Prácticamente todos llegan al aeropuerto internacional de Guarulhos, en São Paulo, porque es el que tiene conexión directa con Doha, desde donde vuela la mayoría. La acampada está dividida en zonas (familias y mujer con niños a un lado, hombres solteros a otro). En un pasillo sin salida se acumulan las donaciones y se organiza el reparto de comida, y en las paredes los carteles con avisos conviven con dibujos de los más pequeños. Para tener algo de intimidad y resguardarse de la luz artificial que no da tregua, hay pequeñas cabañas a base de mantas y sábanas. Un lateral de una oficina del Banco de Brasil se convirtió en el rincón favorito para rezar de cara a la Meca. El dueño de un hotel cercano al aeropuerto fleta cada día una furgoneta para que puedan ducharse y asearse con comodidad. Los albergues de São Paulo o están llenos u ofrecen plazas que no les convencen, sobre todo porque no quieren dividir las familias. Eso ha ido cambiando poco a poco, según explica el representante de ACNUR Da Rosa. En los últimos meses las autoridades locales abrieron 300 plazas, ya adaptadas a sus necesidades, pero por lo visto, no son suficientes.
Uno niño juega por los pasillos.
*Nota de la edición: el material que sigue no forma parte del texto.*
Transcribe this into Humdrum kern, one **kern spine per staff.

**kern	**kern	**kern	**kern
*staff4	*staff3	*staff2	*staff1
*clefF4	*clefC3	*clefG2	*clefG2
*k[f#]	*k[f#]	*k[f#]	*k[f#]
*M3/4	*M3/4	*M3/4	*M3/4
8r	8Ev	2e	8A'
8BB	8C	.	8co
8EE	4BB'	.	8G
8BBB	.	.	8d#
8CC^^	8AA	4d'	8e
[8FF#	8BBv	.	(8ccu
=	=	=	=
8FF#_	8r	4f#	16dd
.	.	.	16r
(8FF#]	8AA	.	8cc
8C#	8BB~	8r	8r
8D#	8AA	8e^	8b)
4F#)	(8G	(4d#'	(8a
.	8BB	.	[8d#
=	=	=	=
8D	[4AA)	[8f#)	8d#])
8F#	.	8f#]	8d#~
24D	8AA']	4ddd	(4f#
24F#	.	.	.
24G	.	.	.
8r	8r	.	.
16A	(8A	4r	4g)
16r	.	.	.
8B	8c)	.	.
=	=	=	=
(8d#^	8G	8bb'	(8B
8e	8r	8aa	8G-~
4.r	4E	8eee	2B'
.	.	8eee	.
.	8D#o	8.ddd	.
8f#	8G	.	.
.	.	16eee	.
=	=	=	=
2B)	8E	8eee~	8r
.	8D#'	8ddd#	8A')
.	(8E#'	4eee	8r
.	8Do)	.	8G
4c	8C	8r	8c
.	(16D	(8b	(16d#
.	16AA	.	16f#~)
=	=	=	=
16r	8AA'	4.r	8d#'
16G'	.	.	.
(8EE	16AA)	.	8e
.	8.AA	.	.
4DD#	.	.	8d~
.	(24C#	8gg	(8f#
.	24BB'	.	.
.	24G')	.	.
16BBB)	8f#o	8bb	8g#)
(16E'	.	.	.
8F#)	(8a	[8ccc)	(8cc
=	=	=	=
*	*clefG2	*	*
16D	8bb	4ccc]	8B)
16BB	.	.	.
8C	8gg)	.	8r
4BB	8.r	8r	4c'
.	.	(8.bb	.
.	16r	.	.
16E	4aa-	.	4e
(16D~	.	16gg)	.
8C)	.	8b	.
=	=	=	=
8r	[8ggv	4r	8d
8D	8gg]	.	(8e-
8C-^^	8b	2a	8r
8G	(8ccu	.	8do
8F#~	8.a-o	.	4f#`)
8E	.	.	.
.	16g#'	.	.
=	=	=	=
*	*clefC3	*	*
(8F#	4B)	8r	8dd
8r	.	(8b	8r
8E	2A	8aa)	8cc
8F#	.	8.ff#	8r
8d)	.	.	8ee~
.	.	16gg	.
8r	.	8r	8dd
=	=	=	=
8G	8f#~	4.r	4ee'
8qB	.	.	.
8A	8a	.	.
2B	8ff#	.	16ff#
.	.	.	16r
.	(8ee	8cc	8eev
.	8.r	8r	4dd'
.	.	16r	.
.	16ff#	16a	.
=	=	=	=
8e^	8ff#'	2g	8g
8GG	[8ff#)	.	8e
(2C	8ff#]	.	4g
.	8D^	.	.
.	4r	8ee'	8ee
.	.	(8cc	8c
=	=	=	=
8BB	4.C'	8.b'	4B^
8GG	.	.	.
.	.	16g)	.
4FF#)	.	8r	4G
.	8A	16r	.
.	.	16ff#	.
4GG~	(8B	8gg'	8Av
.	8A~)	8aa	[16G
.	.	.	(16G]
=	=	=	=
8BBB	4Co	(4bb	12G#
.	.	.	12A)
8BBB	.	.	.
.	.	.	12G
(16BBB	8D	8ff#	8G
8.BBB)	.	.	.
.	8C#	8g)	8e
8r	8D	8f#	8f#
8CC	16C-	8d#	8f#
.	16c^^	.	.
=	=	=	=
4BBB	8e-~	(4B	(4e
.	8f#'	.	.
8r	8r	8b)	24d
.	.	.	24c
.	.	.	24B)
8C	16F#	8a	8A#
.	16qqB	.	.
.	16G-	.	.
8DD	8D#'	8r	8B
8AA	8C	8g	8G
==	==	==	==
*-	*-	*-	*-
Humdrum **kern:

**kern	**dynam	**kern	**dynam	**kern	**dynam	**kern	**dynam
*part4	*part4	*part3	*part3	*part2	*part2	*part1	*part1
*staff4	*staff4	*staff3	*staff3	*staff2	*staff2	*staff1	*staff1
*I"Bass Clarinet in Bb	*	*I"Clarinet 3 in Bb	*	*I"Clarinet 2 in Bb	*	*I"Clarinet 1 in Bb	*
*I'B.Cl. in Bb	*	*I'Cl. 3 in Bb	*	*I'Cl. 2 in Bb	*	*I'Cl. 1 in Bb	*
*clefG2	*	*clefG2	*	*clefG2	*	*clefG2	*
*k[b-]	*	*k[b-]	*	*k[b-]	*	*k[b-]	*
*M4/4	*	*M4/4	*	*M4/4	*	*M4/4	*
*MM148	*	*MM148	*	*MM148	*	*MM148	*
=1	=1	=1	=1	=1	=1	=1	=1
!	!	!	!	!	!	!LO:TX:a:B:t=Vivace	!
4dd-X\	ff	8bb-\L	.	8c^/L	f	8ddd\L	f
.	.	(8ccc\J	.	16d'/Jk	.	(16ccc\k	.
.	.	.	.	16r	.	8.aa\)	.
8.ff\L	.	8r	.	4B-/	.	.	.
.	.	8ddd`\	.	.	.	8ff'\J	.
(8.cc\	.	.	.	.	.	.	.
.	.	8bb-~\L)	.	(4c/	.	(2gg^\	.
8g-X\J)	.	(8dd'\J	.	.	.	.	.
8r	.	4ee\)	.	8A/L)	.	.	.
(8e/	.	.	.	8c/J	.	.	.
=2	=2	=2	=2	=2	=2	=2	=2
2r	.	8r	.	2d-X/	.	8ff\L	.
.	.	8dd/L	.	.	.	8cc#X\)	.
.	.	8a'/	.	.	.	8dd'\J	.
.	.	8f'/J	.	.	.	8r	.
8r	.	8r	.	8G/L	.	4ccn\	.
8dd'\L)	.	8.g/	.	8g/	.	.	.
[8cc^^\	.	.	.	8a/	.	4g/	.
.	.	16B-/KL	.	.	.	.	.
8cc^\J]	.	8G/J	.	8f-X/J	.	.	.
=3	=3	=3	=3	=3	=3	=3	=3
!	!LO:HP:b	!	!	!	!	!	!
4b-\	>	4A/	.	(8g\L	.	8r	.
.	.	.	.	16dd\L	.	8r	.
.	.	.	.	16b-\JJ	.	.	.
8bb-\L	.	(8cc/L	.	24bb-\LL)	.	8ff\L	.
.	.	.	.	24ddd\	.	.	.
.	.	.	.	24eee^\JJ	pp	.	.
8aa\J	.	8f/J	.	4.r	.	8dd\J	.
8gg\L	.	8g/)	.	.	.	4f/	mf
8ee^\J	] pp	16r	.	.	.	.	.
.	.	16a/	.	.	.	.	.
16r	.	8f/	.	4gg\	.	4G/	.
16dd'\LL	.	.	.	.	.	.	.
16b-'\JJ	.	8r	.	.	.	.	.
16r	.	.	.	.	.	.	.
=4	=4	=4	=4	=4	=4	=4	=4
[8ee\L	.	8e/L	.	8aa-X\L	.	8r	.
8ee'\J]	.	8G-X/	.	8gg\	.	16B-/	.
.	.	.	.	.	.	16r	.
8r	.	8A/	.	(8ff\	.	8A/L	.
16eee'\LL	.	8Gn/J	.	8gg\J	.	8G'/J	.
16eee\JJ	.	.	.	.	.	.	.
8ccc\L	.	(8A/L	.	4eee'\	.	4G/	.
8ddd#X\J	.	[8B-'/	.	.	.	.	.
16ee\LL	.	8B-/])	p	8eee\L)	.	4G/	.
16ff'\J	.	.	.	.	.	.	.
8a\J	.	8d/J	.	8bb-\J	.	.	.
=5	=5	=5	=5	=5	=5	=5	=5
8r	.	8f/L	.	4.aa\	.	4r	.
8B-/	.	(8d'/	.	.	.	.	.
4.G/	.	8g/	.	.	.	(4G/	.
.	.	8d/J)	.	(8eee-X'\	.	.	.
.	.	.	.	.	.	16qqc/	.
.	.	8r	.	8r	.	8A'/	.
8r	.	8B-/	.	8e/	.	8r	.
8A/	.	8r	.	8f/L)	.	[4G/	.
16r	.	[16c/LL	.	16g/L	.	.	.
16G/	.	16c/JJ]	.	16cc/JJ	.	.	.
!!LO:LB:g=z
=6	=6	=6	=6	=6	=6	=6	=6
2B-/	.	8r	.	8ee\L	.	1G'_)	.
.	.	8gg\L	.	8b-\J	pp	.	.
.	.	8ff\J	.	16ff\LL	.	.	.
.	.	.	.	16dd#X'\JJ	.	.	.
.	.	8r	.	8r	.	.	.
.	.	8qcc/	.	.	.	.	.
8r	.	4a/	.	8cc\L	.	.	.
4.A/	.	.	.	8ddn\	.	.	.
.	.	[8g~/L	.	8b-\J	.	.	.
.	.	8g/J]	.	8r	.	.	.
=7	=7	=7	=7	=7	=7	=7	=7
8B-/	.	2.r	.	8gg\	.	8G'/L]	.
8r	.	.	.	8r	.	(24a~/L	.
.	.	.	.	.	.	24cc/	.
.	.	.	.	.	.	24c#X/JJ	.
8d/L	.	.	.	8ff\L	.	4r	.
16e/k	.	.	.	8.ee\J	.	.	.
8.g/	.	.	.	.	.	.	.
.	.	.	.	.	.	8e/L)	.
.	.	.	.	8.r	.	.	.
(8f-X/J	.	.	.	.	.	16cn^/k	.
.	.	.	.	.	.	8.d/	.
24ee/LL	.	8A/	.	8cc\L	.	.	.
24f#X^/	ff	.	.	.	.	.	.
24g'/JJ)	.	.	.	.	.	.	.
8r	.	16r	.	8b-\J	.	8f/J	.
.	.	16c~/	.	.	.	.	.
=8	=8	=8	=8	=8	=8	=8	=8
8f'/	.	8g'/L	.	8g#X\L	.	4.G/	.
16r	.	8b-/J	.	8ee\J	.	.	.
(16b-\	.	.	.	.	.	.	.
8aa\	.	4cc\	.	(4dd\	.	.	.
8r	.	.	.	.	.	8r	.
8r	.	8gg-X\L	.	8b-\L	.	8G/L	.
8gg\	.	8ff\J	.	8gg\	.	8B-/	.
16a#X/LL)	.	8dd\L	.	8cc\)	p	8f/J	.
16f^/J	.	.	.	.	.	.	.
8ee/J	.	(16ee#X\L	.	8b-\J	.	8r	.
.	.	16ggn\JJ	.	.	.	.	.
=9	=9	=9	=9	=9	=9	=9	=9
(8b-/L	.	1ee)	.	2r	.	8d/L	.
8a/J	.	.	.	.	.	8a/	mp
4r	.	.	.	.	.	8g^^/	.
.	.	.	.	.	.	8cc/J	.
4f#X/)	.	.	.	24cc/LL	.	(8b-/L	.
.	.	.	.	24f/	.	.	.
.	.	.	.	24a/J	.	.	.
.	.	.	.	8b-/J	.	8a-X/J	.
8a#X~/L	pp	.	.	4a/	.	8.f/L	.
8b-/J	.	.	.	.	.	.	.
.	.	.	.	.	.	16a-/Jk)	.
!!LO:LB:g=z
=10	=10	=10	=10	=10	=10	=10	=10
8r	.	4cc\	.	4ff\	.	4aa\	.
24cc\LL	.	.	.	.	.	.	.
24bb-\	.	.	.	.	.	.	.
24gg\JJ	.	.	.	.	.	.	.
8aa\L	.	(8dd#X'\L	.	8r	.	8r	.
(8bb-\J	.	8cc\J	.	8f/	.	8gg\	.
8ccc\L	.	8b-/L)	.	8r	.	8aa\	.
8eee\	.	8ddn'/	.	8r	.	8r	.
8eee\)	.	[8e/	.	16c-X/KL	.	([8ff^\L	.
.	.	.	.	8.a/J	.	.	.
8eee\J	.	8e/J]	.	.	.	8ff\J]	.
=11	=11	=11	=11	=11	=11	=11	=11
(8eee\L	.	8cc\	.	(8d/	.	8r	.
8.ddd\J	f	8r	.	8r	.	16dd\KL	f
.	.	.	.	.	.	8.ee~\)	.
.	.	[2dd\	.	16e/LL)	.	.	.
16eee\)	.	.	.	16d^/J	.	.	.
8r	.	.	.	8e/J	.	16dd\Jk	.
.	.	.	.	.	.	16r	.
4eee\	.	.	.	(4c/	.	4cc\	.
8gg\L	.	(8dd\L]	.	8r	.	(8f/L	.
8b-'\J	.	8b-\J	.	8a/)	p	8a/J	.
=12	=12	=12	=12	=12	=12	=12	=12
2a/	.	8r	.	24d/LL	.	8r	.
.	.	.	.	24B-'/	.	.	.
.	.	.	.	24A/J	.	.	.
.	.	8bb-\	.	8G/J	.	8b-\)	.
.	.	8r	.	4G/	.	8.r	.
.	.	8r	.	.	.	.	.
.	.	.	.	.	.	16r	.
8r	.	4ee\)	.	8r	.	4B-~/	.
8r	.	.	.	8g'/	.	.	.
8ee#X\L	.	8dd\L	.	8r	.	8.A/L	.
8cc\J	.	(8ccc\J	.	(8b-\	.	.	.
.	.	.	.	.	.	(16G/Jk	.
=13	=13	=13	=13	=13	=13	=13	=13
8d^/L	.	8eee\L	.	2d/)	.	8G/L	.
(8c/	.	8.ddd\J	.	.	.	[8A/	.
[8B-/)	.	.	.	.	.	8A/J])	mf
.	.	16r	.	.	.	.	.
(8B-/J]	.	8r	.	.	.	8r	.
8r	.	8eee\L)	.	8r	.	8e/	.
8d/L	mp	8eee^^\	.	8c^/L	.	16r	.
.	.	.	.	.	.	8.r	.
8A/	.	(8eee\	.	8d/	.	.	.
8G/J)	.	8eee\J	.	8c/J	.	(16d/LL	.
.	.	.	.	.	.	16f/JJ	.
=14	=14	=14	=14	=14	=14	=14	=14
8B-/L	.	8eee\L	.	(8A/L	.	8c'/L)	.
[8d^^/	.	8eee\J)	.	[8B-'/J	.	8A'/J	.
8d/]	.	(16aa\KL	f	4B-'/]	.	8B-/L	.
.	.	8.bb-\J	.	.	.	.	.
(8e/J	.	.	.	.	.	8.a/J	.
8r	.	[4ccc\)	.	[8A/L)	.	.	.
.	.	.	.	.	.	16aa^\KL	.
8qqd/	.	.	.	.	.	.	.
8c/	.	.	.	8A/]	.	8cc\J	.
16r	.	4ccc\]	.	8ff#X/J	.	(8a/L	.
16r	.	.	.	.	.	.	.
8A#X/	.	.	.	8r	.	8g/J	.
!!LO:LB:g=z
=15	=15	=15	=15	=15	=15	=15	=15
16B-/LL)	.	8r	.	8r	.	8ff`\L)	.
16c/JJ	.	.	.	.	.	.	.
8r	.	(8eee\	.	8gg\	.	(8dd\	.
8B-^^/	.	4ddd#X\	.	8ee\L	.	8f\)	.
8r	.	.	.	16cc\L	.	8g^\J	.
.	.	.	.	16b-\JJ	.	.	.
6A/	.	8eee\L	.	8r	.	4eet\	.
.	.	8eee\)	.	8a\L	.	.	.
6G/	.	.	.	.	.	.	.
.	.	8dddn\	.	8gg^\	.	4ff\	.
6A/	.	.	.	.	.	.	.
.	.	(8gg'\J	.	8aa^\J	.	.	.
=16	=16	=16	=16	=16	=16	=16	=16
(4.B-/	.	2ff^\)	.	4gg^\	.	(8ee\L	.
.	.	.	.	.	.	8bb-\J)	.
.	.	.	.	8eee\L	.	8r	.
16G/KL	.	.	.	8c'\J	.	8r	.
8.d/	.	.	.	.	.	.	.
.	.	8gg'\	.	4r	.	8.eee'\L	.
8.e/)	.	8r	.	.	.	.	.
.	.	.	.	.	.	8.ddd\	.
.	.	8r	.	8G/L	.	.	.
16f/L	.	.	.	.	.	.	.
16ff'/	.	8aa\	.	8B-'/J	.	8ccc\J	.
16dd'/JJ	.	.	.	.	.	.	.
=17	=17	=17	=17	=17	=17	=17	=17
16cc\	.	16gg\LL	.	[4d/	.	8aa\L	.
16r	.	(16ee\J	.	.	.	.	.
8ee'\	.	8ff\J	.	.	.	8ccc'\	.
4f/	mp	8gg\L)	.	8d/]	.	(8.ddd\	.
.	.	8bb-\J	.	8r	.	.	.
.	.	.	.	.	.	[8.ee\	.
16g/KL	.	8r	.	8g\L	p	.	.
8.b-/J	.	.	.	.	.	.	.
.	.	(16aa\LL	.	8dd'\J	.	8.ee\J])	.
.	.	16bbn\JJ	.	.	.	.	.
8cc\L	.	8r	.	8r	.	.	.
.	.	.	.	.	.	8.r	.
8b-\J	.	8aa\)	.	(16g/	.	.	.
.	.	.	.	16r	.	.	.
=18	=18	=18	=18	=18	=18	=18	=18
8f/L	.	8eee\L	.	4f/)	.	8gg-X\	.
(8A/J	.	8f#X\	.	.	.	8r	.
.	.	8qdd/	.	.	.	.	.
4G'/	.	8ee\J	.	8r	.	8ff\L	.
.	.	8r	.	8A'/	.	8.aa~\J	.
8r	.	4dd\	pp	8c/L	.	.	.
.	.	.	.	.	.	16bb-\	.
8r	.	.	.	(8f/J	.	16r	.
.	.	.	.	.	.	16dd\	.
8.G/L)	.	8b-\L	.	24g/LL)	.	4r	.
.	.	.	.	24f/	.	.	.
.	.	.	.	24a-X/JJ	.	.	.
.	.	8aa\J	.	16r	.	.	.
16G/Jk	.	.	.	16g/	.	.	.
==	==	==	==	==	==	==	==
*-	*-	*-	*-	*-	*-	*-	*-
Lela Beltrão
Para Swany Zenobini, que trabaja como voluntaria en el aeropuerto prácticamente desde el principio, más allá de la solidaridad ciudadana, faltó una respuesta más eficaz ante la oleada de afganos, sobre todo porque se podía prever, desde el momento en que las embajadas empezaron a emitir visados. “El estado más rico de Brasil colapsó con 20 afganos llegando al día. Es inconcebible. La impresión que da es que el gobierno Bolsonaro dio el visado y nada más, no le importó el resto. Todo empezó a complicarse en agosto de este año, tuvieron un año para prepararse”, critica.
Hasta ahora, Brasil no contaba con una colonia de afganos, lo que supone un desafío extra para la recepción. Cuando llegaron los sirios, la potente diáspora sirio-libanesa de São Paulo funcionó como un amortiguador. Ahora, son los brasileños de a pie, como Zenobini, los que se han organizado. Alrededor de 140 voluntarios integran ahora el ‘Colectivo Frente Afgano’. Se turnan cada día para que siempre haya alguien en el aeropuerto repartiendo comida, haciendo de puente con la policía o alertando de los recién llegados de peligros del tráfico de personas a los que pueden enfrentarse quienes deciden desistir de Brasil y mirar al norte. No son pocos los que emprenden peligrosas rutas rumbo a EEUU. Primero viajan hasta el estado fronterizo de Acre, junto a Bolivia, y de ahí empiezan una larguísima y muy peligrosa travesía por toda Latinoamérica. Otros optan por viajar hasta la Guayana Francesa, donde confían en dar el salto a Europa.